Zmieniający się krajobraz przemysłu
Duże studia, takie jak Disney i DreamWorks, coraz częściej polegają na pracy zleconej na zewnątrz, co przypomina trendy w innych sektorach, które faworyzują freelancerów nad etatowymi stanowiskami. Ta zmiana nie tylko obniża koszty związane z świadczeniami pracowniczymi i ochroną, ale także podważa stabilność siły roboczej w branży, która już słynie z wymagających godzin pracy.
Jak to możliwe, że animacja tak strasznie się teraz męczy? Jak to możliwe, że tak wielu z nas nie ma pracy? Jak to możliwe, że nasza forma sztuki jest marginalizowana jako bezwartościowa? JESTEM TAK ZDEZPOMINANY!!! https://t.co/KChRFLbqn7
— Lauren Faust i Furious (@Fyre_flye) 2 grudnia 2024 r.
Pomimo wzrostu zysków w branży w tym roku, rzeczywistość dla wielu animatorów jest ponura, a plotki o możliwych strajkach krążą, gdy profesjonaliści zmagają się z decyzją pozostania w niepewnej branży. Niedawne negocjacje między Animation Guild a dużymi studiami doprowadziły do wstępnego porozumienia, jednak nadal istnieje pilny problem: animatorzy nie mogą zrezygnować z zezwalania na wykorzystywanie ich pracy w szkoleniach z zakresu sztucznej inteligencji. Ten rosnący trend w kierunku wdrażania AI budzi alarmujące obawy dotyczące bezpieczeństwa pracy.

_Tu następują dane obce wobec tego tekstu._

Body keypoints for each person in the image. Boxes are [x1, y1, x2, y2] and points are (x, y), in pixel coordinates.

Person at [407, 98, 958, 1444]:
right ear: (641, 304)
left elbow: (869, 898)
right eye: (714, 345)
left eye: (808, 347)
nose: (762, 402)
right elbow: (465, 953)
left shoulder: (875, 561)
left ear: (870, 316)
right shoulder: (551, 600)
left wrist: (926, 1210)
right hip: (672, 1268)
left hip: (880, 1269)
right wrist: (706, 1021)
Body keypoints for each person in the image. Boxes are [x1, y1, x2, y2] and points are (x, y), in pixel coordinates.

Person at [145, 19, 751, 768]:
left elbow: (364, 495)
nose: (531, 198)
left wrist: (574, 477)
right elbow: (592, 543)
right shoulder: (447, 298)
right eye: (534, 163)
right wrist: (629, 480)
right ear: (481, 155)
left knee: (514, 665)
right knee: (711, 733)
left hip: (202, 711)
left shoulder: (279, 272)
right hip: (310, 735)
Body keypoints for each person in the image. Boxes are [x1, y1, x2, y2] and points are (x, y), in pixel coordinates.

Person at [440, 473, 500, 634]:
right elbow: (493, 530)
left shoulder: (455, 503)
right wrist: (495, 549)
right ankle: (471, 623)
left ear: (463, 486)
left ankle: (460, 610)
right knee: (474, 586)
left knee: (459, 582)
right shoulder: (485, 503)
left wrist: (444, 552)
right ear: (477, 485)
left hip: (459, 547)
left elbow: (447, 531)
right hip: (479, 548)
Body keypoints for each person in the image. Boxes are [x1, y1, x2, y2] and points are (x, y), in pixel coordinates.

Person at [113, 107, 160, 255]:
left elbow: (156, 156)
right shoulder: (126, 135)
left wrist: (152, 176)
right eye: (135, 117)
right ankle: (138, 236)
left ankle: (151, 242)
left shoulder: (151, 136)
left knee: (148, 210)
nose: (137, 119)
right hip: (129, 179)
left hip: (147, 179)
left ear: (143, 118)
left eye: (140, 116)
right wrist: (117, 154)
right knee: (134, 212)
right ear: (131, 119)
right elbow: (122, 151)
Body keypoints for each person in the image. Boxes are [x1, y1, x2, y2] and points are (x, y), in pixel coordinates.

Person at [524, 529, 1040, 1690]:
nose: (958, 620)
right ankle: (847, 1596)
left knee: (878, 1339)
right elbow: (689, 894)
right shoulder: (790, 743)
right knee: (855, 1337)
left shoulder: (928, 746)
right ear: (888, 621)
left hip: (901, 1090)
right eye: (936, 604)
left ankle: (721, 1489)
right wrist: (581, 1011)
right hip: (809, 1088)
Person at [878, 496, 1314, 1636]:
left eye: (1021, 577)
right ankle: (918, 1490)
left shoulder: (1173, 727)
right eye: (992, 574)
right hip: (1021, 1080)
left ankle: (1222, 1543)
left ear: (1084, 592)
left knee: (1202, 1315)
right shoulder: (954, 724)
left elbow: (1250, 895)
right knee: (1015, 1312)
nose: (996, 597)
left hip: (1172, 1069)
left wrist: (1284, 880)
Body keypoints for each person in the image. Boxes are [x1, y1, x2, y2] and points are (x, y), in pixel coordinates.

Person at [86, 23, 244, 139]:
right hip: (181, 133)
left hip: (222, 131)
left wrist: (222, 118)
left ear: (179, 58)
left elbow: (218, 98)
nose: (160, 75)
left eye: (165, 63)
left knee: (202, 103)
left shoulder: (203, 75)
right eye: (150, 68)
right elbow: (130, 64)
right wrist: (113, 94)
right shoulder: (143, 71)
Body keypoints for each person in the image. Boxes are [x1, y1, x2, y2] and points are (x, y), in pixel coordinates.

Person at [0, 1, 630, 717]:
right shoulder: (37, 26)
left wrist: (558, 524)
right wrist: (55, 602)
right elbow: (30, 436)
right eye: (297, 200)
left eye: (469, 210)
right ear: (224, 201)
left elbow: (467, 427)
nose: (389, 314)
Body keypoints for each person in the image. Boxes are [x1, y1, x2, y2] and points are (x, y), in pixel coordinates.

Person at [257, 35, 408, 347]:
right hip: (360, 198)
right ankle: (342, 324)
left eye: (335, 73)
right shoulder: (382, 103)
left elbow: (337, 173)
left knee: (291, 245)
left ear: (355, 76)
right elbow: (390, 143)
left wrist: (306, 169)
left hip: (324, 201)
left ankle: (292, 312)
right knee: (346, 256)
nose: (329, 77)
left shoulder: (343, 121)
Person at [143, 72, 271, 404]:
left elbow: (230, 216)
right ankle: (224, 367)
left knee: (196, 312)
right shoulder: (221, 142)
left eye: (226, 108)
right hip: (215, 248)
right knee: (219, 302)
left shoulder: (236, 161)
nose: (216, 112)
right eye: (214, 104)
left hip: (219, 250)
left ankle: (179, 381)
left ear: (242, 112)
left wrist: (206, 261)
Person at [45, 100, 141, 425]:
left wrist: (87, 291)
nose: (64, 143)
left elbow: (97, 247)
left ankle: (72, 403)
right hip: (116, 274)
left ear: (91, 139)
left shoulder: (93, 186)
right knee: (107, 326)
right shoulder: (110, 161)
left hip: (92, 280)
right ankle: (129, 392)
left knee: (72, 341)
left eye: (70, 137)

Animacja utrzymywała branżę na powierzchni podczas pandemii, a teraz członkowie TAG tracą pracę, ponieważ ekipy wciąż się kurczą. Podczas gdy TAG negocjuje z #AMPTP , okaż solidarność i udostępnij ten post! #StandWithAnimation pic.twitter.com/5cAF0ntGuF
— The Animation Guild // #WeAre839 (@animationguild) 22 listopada 2024 r.
Wspieranie animatorów w obliczu wyzwań
Jako zwolennik animacji możesz się zastanawiać, jak możesz coś zmienić w tych trudnych czasach. Podczas gdy oglądanie filmów takich jak Moana 2 jest niezbędne, aktywne używanie swojego głosu w celu wspierania osób z branży jest równie ważne. Wykorzystaj platformy mediów społecznościowych, aby angażować się w dyskusje i zwiększać świadomość na temat trudnej sytuacji animatorów. Używaj hashtagów takich jak #StandWithAnimation , aby okazać swoje wsparcie, i rozważ zakup osobistych dzieł sztuki od swoich ulubionych artystów, aby wzmocnić ich źródła utrzymania.
Aby sukces filmów takich jak Moana 2 przyniósł wymierne korzyści utalentowanym ludziom, którzy ożywiają te historie, gwarantując świetlaną przyszłość animacji jako formy sztuki i branży.